Metabolic Intermediates Identified Using HILIC-MS/MS

It was difficult to isolate all intermediate compounds that were related to the synthesis of DNJ through traditional separation methods from cell extracts, and further identify their structures and molecular weight through NMR coupled with mass spectra (MS) techniques. The HILIC-MS/MS technique is effective for the analysis and identification of polar metabolic intermediate compounds because of its accuracy and it does not require a large sample volume (Onose et al., 2013). Using this technique, metabolic intermediate compounds related to the synthesis of DNJ such as nojirimycin (NJ) dehydrate (m/z 162) (Figure 2A), DNJ (m/z 164) (Figure 2B), NJ (m/z 180) (Figure 2C), and ADM (m/z 182) (Figure 2D), were successfully isolated, detected, and further identified based on the MS and MS/MS data given for chemically synthesized ADM or commercially available DNJ or literature containing NJ compound information (Onose et al., 2013), revealing their first existence in S. lavendulae. The secondary MS of these four compounds demonstrated a similar product ion fragment, which indicated similar structures among them. For example, NJ dehydrate (m/z 162) and NJ (m/z 180) had m/z 144 [M+H-18]+ or [M+H-36]+, m/z 126 [M+H-36]+ or [M+H-54]+, m/z 98 [M+H-64]+ or [M+H-82]+, m/z 96 [M+H-66]+ or [M+H-84]+ product ion fragments, respectively. DNJ (m/z 164) and ADM (m/z 182) had m/z 146 [M+H-18]+ or [M+H-36]+, m/z 128 [M+H-36]+ or [M+H-54]+, m/z 110 [M+H-54]+ or [M+H-72]+, m/z 69 [M+H-95]+ or [M+H-113]+ product ion fragments, respectively.

FIGURE 2

Secondary mass spectrum in positive ion mode. (A) Nojirimycin dehydrate. (B) 1-Deoxynorimycin (DNJ). (C) Nojirimycin (NJ). (D) 2-Amino-2-deoxy-D-mannitol (ADM).

Analysis Transformation of Carbon Skeleton Atoms Using Isotope-Labeled Glucose and NMR Spectroscopy

It has been clarified above that glucose is a DNJ precursor, which provides a carbon skeleton for S. lavendulae UN-8 to synthesize DNJ. However, it is still unclear how the structure of the carbon skeleton of glucose changed during the synthesis process. The results of [1-13C] and [2-13C] labeled glucose experiments are shown in Supplementary Figure S1. When the BFM contained [1-13C] labeled glucose, the atomic abundance of glucose 13C1 finally accumulated on the 13C6 atom of DNJ (Supplementary Figure S1B) in contrast with the control (Supplementary Figure S1A). When the BFM contained [2-13C] labeled glucose, the atomic abundance of glucose 13C2 finally accumulated on the 13C5 atom of DNJ (Supplementary Figure S1C). This indicated that the glucose carbon skeleton underwent a C2-N-C6 cyclization reaction during the synthesis of DNJ, which is shown in Figure 3 (the red box compound).

FIGURE 3

The schematic flow of biosynthetic pathway of DNJ in S. lavendulae.

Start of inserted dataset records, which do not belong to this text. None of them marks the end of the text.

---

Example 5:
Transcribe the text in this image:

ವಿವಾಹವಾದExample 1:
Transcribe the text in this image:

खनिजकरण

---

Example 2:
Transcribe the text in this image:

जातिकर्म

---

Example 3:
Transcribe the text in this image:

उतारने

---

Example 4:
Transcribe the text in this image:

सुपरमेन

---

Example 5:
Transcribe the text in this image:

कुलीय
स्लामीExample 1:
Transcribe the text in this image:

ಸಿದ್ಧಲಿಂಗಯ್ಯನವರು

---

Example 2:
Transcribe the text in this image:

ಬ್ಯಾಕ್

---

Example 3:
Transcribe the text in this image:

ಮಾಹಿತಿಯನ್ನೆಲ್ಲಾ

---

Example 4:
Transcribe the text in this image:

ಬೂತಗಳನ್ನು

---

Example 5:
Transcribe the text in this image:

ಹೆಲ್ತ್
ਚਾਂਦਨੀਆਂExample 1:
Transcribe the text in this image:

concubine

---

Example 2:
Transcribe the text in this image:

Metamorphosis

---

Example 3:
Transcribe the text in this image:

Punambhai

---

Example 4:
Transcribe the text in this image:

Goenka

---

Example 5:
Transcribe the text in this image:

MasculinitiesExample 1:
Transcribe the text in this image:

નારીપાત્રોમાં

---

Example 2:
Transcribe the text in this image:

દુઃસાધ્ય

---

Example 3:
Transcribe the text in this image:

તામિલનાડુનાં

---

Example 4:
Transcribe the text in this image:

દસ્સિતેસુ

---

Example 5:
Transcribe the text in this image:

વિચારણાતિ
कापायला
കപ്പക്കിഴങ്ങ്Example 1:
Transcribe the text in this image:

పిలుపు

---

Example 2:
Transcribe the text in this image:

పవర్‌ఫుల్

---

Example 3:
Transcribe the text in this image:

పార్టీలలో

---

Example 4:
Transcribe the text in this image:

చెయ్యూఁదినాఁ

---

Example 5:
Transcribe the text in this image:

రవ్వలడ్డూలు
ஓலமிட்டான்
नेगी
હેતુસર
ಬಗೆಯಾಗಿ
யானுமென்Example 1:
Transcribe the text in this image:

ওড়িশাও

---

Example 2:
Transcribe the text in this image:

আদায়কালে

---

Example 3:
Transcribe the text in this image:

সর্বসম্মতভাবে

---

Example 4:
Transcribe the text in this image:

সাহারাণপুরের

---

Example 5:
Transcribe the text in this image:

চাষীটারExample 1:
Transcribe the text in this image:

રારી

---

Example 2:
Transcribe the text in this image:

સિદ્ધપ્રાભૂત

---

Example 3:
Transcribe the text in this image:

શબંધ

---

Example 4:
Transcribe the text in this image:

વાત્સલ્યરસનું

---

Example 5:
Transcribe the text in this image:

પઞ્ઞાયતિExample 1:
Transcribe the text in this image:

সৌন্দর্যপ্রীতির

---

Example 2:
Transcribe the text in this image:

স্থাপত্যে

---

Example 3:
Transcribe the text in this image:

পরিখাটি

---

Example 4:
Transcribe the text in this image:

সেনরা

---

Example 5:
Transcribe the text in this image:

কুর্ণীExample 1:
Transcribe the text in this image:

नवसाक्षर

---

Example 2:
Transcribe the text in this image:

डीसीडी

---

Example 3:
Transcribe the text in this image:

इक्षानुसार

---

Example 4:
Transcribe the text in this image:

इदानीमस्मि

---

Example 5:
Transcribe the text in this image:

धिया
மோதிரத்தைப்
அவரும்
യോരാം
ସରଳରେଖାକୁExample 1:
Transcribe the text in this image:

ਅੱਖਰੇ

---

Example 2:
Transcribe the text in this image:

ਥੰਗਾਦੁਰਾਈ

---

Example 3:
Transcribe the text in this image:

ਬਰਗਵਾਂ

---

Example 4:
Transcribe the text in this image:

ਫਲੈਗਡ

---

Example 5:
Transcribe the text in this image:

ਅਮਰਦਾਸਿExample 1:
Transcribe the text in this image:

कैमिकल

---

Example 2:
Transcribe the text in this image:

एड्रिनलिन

Based on the above information concerning the glucose precursor, metabolic intermediate compounds, and the transformation of the carbon skeleton of glucose, the biosynthetic pathway of DNJ in S. lavendulae UN-8 can be inferred, and this is shown in Figure 3. First, glucose was converted to fructose-6-phosphate through the glycolysis pathway. Then, amination at the C2 position and dephosphorylation at the C6 position of fructose-6-phosphate produced an ADM intermediate. Subsequently, C6-OH in ADM would be further oxidized and form a 6-oxo species transient state that would quickly cyclize through C2-N-C6 to NJ. Finally, DNJ was generated after losing the 1-OH in NJ and the reduction of the NJ dehydrate intermediate.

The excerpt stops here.